The "trick" to this approach is to realize that the official Kafka producer and consumer clients exposes certain metrics via JMX (see Wikipedia article for an overview), and by querying these metrics, we can associate a particular service to the Kakfa topics that the service is producing to / consuming from.

In particular, this approach is broken down into two main steps:

  1. For each service that we are interested in, obtain the IP address (or IP addresses, if there may be multiple instance of each service).

    For services running on Kubernetes, the IP address may be obtained using a variant of the following command:

    > kubectl get pods --selector="app=<your-app-label-here>" \
    --output custom-columns="IP:.status.podIP"
  2. For each IP address, obtain the list of topics that the service at that IP address is producing to / consuming from.
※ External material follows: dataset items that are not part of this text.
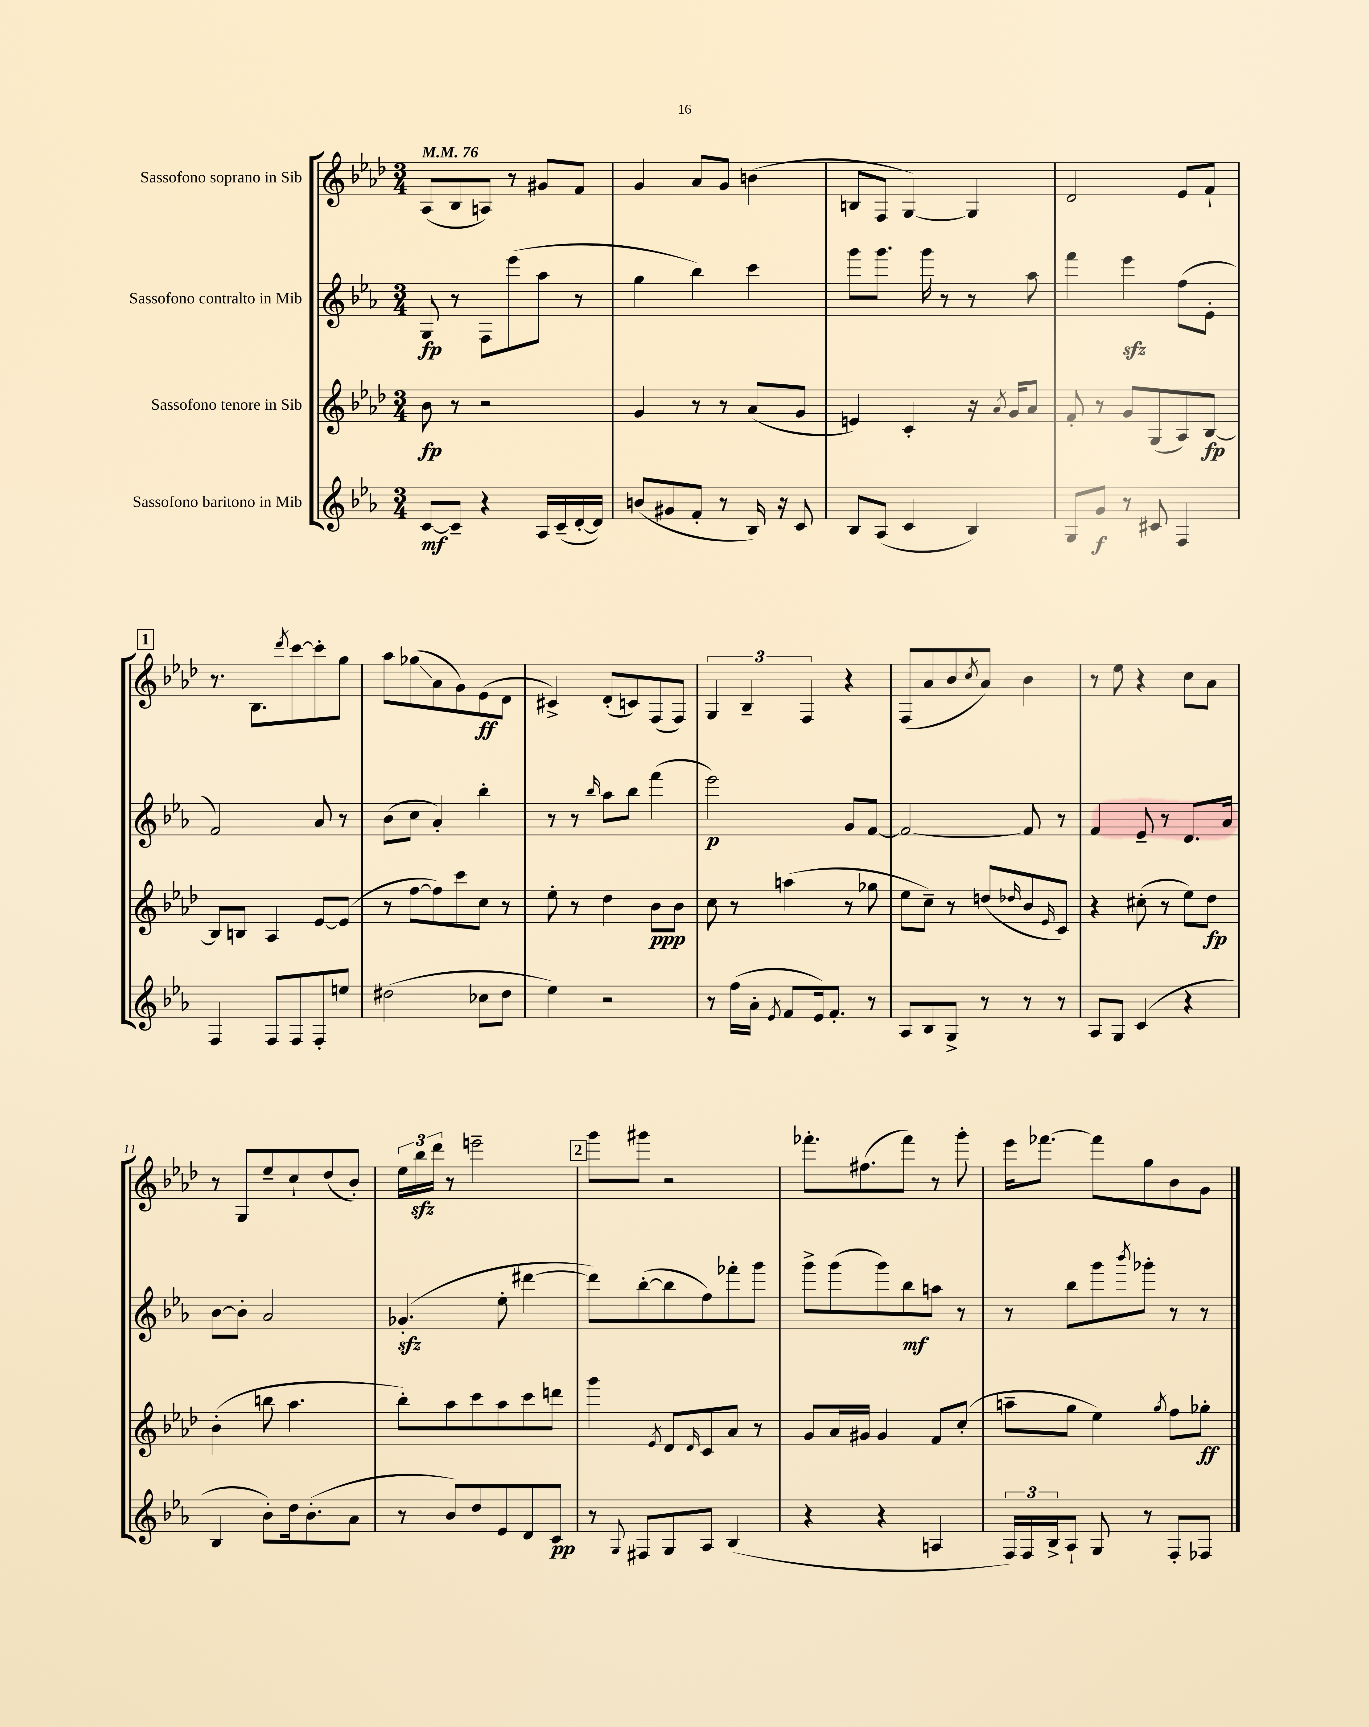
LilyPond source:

<<
\new StaffGroup <<
\new Staff = "s0" \with { instrumentName = "Sassofono soprano in Sib" } {
    \clef treble \key aes \major \numericTimeSignature \time 3/4 \tempo 4 = 76
    aes8( bes8 a8) r8 gis'8 f'8 |
    g'4 aes'8 g'8 b'4( |
    b8 f8 g4~) g4 |
    des'2 ees'8 f'8-! |
    \mark \markup { \box "1" } r8. bes8. \acciaccatura { des'''8 } c'''8~ c'''8-. g''8 |
    aes''8 ges''8\glissando( aes'8 g'8) ees'8\ff( des'8 |
    cis'4->) des'8-.( c'8) f8( f8) |
    \tuplet 3/2 { g4 bes4-- f4 } r4 |
    f8( aes'8 bes'8 \acciaccatura { c''8 } aes'8) bes'4 |
    r8 ees''8 r4 c''8 aes'8 |
    r8 g8 ees''8-- c''8-! des''8( bes'8-.) |
    \tuplet 3/2 { ees''16 bes''16\sfz des'''16 } r8 e'''2-- |
    \mark \markup { \box "2" } g'''8 gis'''8 r2 |
    fes'''8.-. fis''8.( fes'''8) r8 g'''8-. |
    ees'''16 fes'''8.~ fes'''8 g''8 bes'8 g'8 \bar "|." |
}
\new Staff = "s1" \with { instrumentName = "Sassofono contralto in Mib" } {
    \clef treble \key ees \major \numericTimeSignature \time 3/4
    g8\fp r8 f8 ees'''8( aes''8 r8 |
    g''4 bes''4) c'''4 |
    g'''8 g'''8. g'''16 r8 r8 aes''8 |
    f'''4 ees'''4\sfz f''8( ees'8-. |
    \mark \markup { \box "1" } f'2) aes'8 r8 |
    bes'8( c''8 aes'4-.) bes''4-. |
    r8 r8 \grace { bes''16 } aes''8 bes''8 f'''4( |
    ees'''2\p) g'8 f'8~ |
    f'2~ f'8 r8 |
    f'4 ees'8-- r8 d'8. aes'16 |
    bes'8~ bes'8-. aes'2 |
    ges'4.-.\sfz( ees''8-. dis'''4~ |
    \mark \markup { \box "2" } dis'''8) bes''8~-.( bes''8 f''8) fes'''8-. g'''8 |
    g'''8-> g'''8( g'''8) bes''8\mf a''8 r8 |
    r8 bes''8 g'''8 \acciaccatura { bes'''8 } ges'''8-. r8 r8 \bar "|." |
}
\new Staff = "s2" \with { instrumentName = "Sassofono tenore in Sib" } {
    \clef treble \key aes \major \numericTimeSignature \time 3/4
    bes'8\fp r8 r2 |
    g'4 r8 r8 aes'8( g'8 |
    e'4) c'4-. r16 \acciaccatura { aes'8 } g'16 aes'8 |
    f'8-. r8 g'8 g8( aes8) bes8~\fp |
    \mark \markup { \box "1" } bes8 b8 aes4 ees'8~ ees'8( |
    r8 f''8~ f''8) c'''8 c''8 r8 |
    ees''8-. r8 des''4 bes'8\ppp bes'8 |
    c''8 r8 a''4( r8 ges''8 |
    ees''8 c''8--) r8 d''8( \grace { des''16 } bes'8 \grace { ees'16 } c'8) |
    r4 cis''8-.( r8 ees''8) des''8\fp |
    bes'4-.( b''8 aes''4. |
    bes''8-.) aes''8 c'''8 aes''8 c'''8 d'''8 |
    \mark \markup { \box "2" } g'''4 \acciaccatura { ees'8 } des'8 \grace { des'16 } c'8 aes'8 r8 |
    g'8 aes'16 gis'16 gis'4 f'8 c''8-.( |
    a''8-- g''8 ees''4) \acciaccatura { g''8 } f''8 ges''8-.\ff \bar "|." |
}
\new Staff = "s3" \with { instrumentName = "Sassofono baritono in Mib" } {
    \clef treble \key ees \major \numericTimeSignature \time 3/4
    c'8~\mf c'8-- r4 aes16 c'16--( d'16~-. d'16) |
    b'8( gis'8 f'8-. r8 bes16) r16 c'8 |
    bes8 aes8( c'4 bes4) |
    g8 g'8\f r8 cis'8 f4 |
    \mark \markup { \box "1" } f4 f8 f8 f8-. e''8 |
    dis''2( ces''8 dis''8 |
    ees''4) r2 |
    r8 f''16( aes'16-. \acciaccatura { ees'8 } f'8 ees'16) f'8.-. r8 |
    aes8 bes8 g8-> r8 r8 r8 |
    aes8 g8 c'4( r4 |
    bes4 bes'8-.) d''16 bes'8.-.( aes'8 |
    r8 bes'8) d''8 ees'8 d'8 c'8\pp |
    \mark \markup { \box "2" } r8 \appoggiatura { g8 } fis8 g8 aes8 bes4( |
    r4 r4 a4 |
    \tuplet 3/2 { f16) f16 bes16-> } aes8-! g8 r8 f8-. fes8 \bar "|." |
}
>>
>>
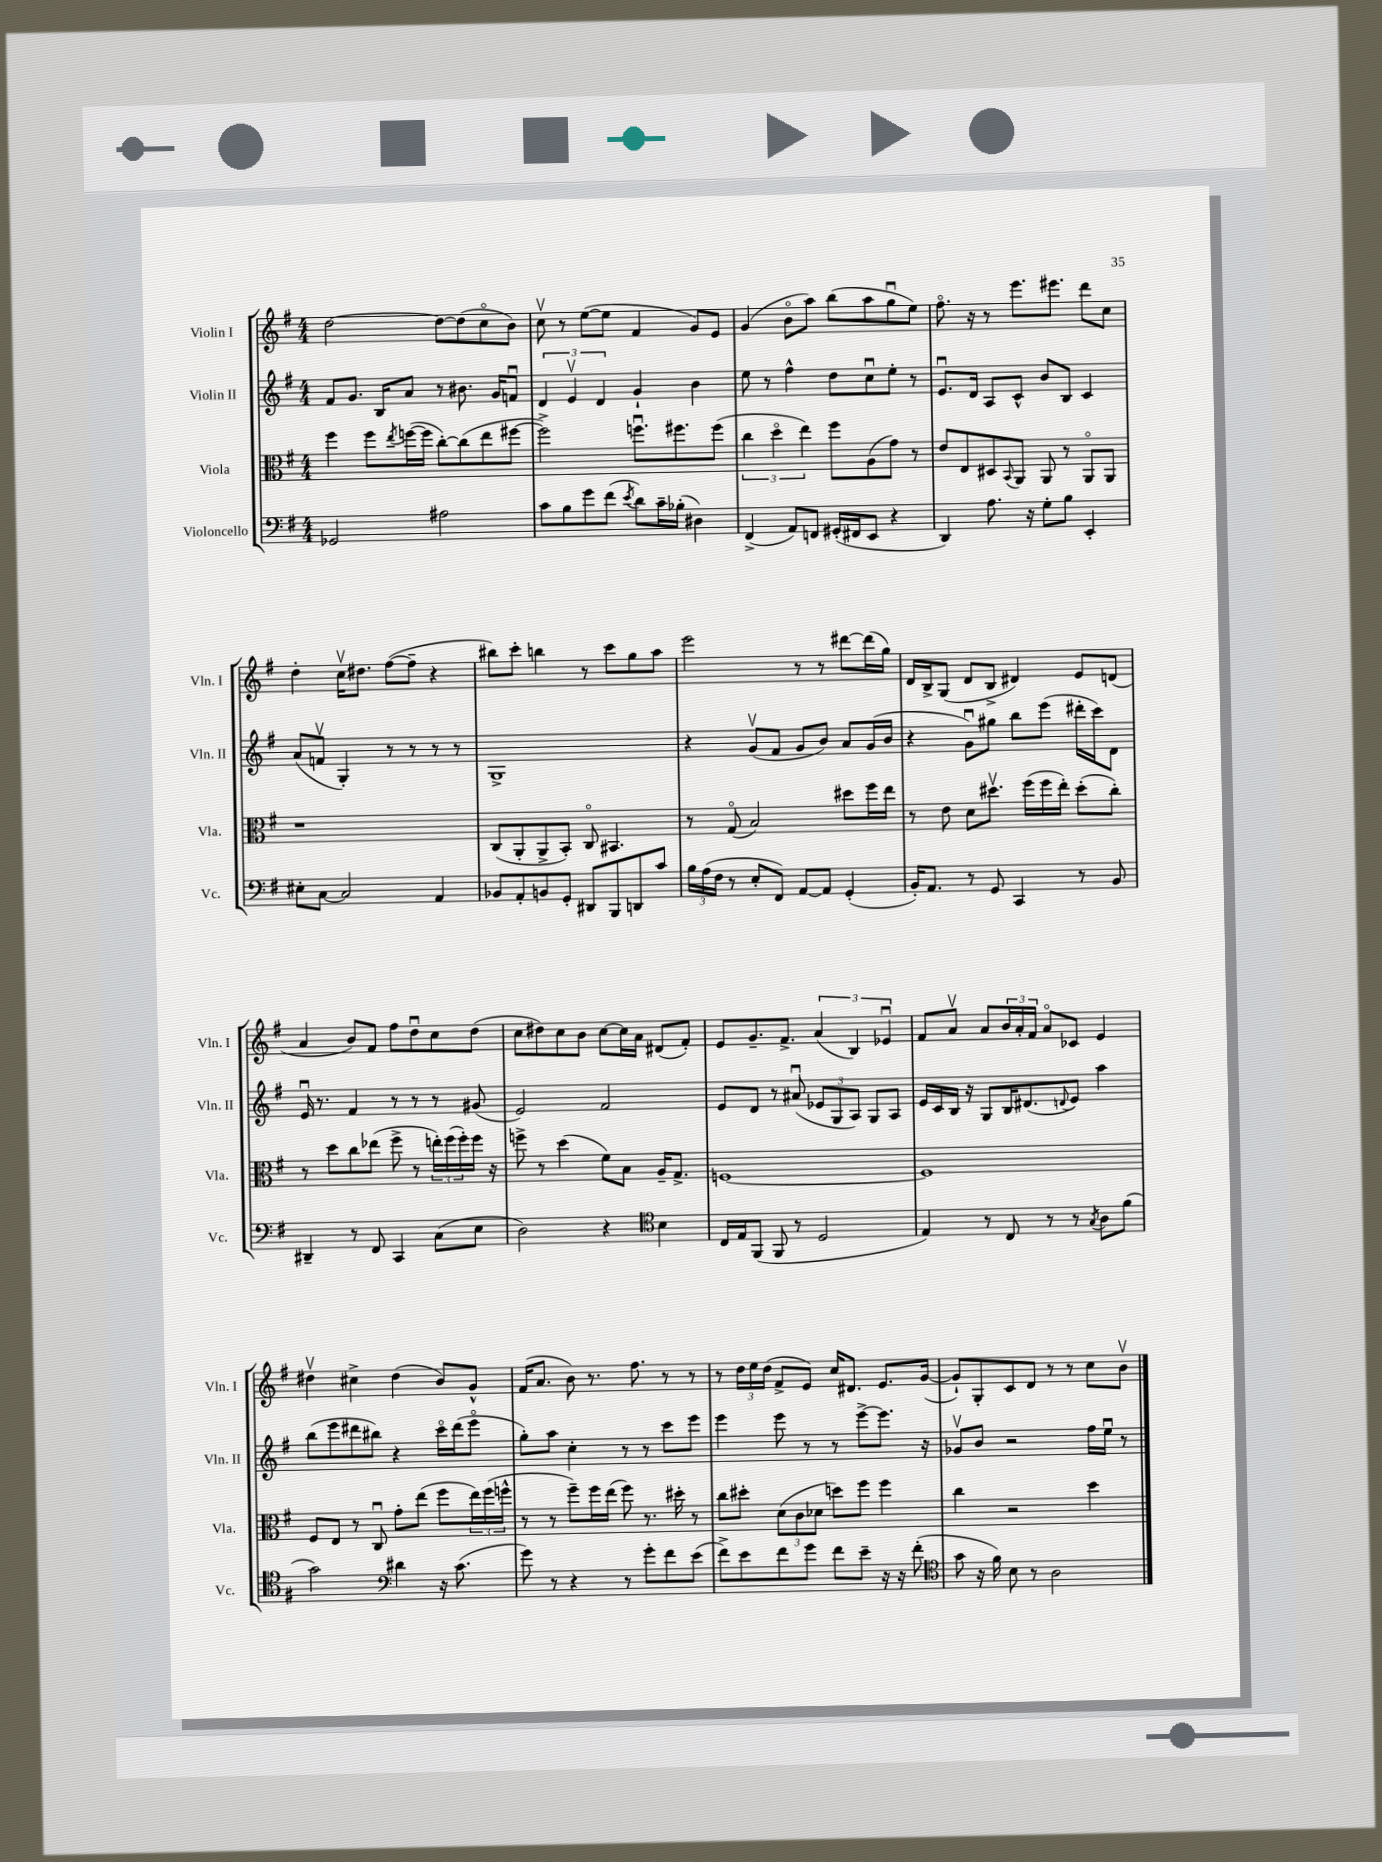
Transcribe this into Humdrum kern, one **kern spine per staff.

**kern	**kern	**kern	**kern
*staff4	*staff3	*staff2	*staff1
*clefF4	*clefC3	*clefG2	*clefG2
*k[f#]	*k[f#]	*k[f#]	*k[f#]
*M4/4	*M4/4	*M4/4	*M4/4
2GG-/	4ff#\	8f#/L	[2dd\
.	.	8.g/J	.
.	8ff#\L	.	.
.	.	16B/LK	.
.	8qee/	.	.
.	([16ff\L	8a/J	.
.	16ff\]JJ	.	.
2A#\	[8cc'\L)	8r	8dd\_L
.	(8cc\]	8.b#\	(8dd\]
.	8ee\	.	8cco\
.	.	16g/LK	.
.	[8ff#\J	8fu/J	8b\J)
=	=	=	=
8c\L	2ff#^\])	6d/	8ccv\
8B\	.	.	8r
.	.	6ev/	.
8g\	.	.	([8ee\L
.	.	6d/	.
(8f#\J	.	.	8ee\]J
8qe/	.	.	.
8d\L)	8.ffu\L	4g`/	4f#/
16c~\L	.	.	.
(16B-'\JJ	8.ff#\	.	.
4D#\)	.	4b\	8g/L)
.	(8ff#\J	.	8e/J
=	=	=	=
(4FF#^/	6cc\	8ee\	(4g/
.	.	8r	.
.	6ddo\	.	.
8AA/L)	.	4ff#^^\	8bo\L
.	6ee\)	.	.
8FF/J	.	.	8aa\J)
(16GG#'/LL	8ff#\L	8dd\L	(8bb\L
16FF#/J	.	.	.
8EE/J	(8A\	8ccu\	8aa\
4r	8g\J)	8ee'\J	8ggu\
.	8r	8r	8ee\J)
=	=	=	=
4DD/)	8e/L	8.eu/L	8.ff#o\
.	8E/	.	.
.	.	16d/Jk	16r
8.A\	8D#/	8A/L	8r
.	8qqBB/	.	.
.	8AA/J	8c^^/J	8.eee\L
16r	.	.	.
8G'\L	8AA/	8b/L	.
.	.	.	8.eee#\J
8B\J	8r	8B/J	.
4EE'/	8AAo/L	4c/	8ddd\L
.	8AA/J	.	8cc\J
=	=	=	=
8E#'\L	1r	(8a/L	4dd'\
[8C\J	.	8fv/J	.
2C/]	.	4G'/)	16ccv\LK
.	.	.	8.dd#\J
.	.	8r	([8ff#\L
.	.	8r	8ff#~\]J
4AA/	.	8r	4r
.	.	8r	.
=	=	=	=
8BB-/L	(8C/L	1G^	8bb#\L)
8AA'/	8AA'/	.	8ccc'\J
8BB/	8AA^/	.	4bb\
8GG'/J	8BB'/J)	.	.
8DD#/L	8Co/	.	8r
8BBB/	4.BB#/	.	8ccc\L
8DD/	.	.	8gg\
8c/J	.	.	8aa\J
=	=	=	=
24B\LL	8r	4r	2eee\
(24A\	.	.	.
24F#\JJ	.	.	.
8r	(8Go/	.	.
8E'/L	2B/)	(8gv/L	.
8FF#/J)	.	8f#/J	.
[8AA/L	.	8g/L	8r
8AA/]J	.	8b/J)	8r
(4GG'/	8dd#\L	8a/L	[8ddd#\L
.	16ff#\L	(16g/L	(16ddd#\]L
.	16ee\JJ	16b/JJ	16gg\JJ)
=	=	=	=
16BB'/LK)	8r	4r	16d/LL
8.AA/J	.	.	16B^/J
.	8e\	.	(8G/J
8r	8d\L	8gu\L)	8d/L
8GG/	8.dd#v\J	8gg#\J	8B^/J
4CC/	.	8bb\L	4d#/)
.	(16ff#\LL	.	.
.	16ff#\	(8eee\J	.
.	16ee'\JJ)	.	.
8r	(8dd#'\L	16ddd#'\LL	8e/L
.	.	16ccc\J)	.
8BB/	8cc'\J)	8d\J	(8d/J
=	=	=	=
4DD#~/	8r	16eu/	4a/
.	.	8.r	.
.	8dd\L	.	.
8r	8cc\	4f#/	8b/L)
8FF#/	(8ee-\J	.	8f#/J
4CC/	8ff#^\	8r	8ff#\L
.	8r	8r	8ddu\
(8C\L	24ee'\LL)	8r	8cc\
.	(24ff#\	.	.
.	24ff#'\)	.	.
8E\J	16ff#\JJ	(8g#/	(8dd\J
.	16r	.	.
=	=	=	=
2D\)	8ff^\	2e/)	8cc\L
.	8r	.	8dd#\)
.	(4dd\	.	8cc\
.	.	.	8b\J
4r	8f#\L)	2f#/	[8cc\L
.	8B\J	.	16cc\]L
.	.	.	16a\JJ
*clefC4	*	*	*
4B\	16A~/LK	.	(8d#/L
.	8.G^/J	.	.
.	.	.	8f#'/J)
=	=	=	=
16C/LL	[1F	8e/L	8e/L
16E/J	.	.	.
(8FF#/J	.	8d/J	8.g~/
8FF#/	.	8r	.
.	.	.	8.f#^/J
8r	.	(8a#u/	.
2D/	.	12e-/L	(6a/
.	.	12G/	.
.	.	12A/J)	6B/)
.	.	8G/L	.
.	.	.	6e-u/
.	.	8A/J	.
=	=	=	=
4E/)	1F]	16e/LL	8f#/L
.	.	16c/	.
.	.	16B/JJ	8av/J
.	.	16r	.
8r	.	8G/L	8a/L
8C/	.	16B/K	24b/L
.	.	.	24a'/
.	.	(8.d#/	.
.	.	.	24f#/JJ
8r	.	.	8ao/L
.	.	8qqd/	.
8r	.	8e/J)	8c-/J
8qG/	.	.	.
8A\L	.	4aa\	4e/
(8f#\J	.	.	.
=	=	=	=
2g\)	8F#/L	(8bb\L	4dd#v\
.	8E/J	8eee\	.
.	8r	8ddd#\	4cc#^\
.	8Cu/	8bb#\J)	.
*clefF4	*	*	*
4d#\	8g'\L	4r	(4dd#\
.	(8ee\J	.	.
16r	8ff#\L	16ccco\LL	8b/L)
(8.c\	.	(16ddd#\J	.
.	24ee\L)	8eeeo\J	8g^^/J
.	(24ff#\	.	.
.	24ff^^\JJ	.	.
=	=	=	=
8g\)	8r	8gg'\L)	(16f#/LK
.	.	.	8.a/J
8r	8r	8aa\J	.
4r	8ff#~\L)	4cc'\	8b\)
.	16ff#\L	.	8.r
.	(16ee\JJ	.	.
8r	8ff#\)	8r	.
.	.	.	8.ff#\
8g'\L	8.r	8r	.
8f#\	.	8ccc\L	8r
.	16dd#'\	.	.
(8e\J	8r	8eee\J	8r
=	=	=	=
8f#^\L)	8cc\L	4eee\	8r
8e\	8dd#'\J	.	24dd\LL
.	.	.	24ee\
.	.	.	(24dd\JJ
8f#\	(12d\L	8eee\	8f#^/L
.	12c\	.	.
8g\J	.	8r	8e/J)
.	12d-\J	.	.
8f#\L	8dd\L)	8r	16cc/LK
.	.	.	8.d#/J
8e~\J	8ff#\J	[8eee^\L	.
16r	4ff#\	8.eee\]J	8.e/L
16r	.	.	.
(8f#'\	.	.	.
.	.	16r	([16g/Jk
=	=	=	=
*clefC4	*	*	*
8g\	4cc\	8g-v/L	8g`/]L)
16r	.	8b/J	8G'/
16f#\)	.	.	.
8B\	2r	2r	8c/
8r	.	.	8d/J
2A\	.	.	8r
.	.	.	8r
.	4dd\	16ff#\LL	8cc\L
.	.	16eeu\JJ	.
.	.	8r	8bv\J
==	==	==	==
*-	*-	*-	*-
    This may be achieved with Jmxterm, using commands like the following:

    # Creating a command file so Jmxterm might be runned non-interactively.
    > echo "beans" > jmxterm-commands.in
    
    # Using Jmxterm to query the mbeans exposed via JMX.
    > java -jar <path-to-jmxterm-uber-jar-file> --noninteract --verbose silent \
     --url "<your-service-IP-here>:9010" --input jmxterm-commands.in
    

    To filter the output from the above command to only lines containing the Kafka topics, simply pipe it to grep "producer-topic-metrics" and grep "consumer-fetch-manager-metrics" to get the Kafka topcis that the service is producing to / consuming from respectively.

TODO:

  1. Add code and documentation for d3.js visualization.
  2. Find a way to map the Kafka topology of services running in Go.
  3. Visually differentiate producers, consumers, and topics on the d3.js visualization.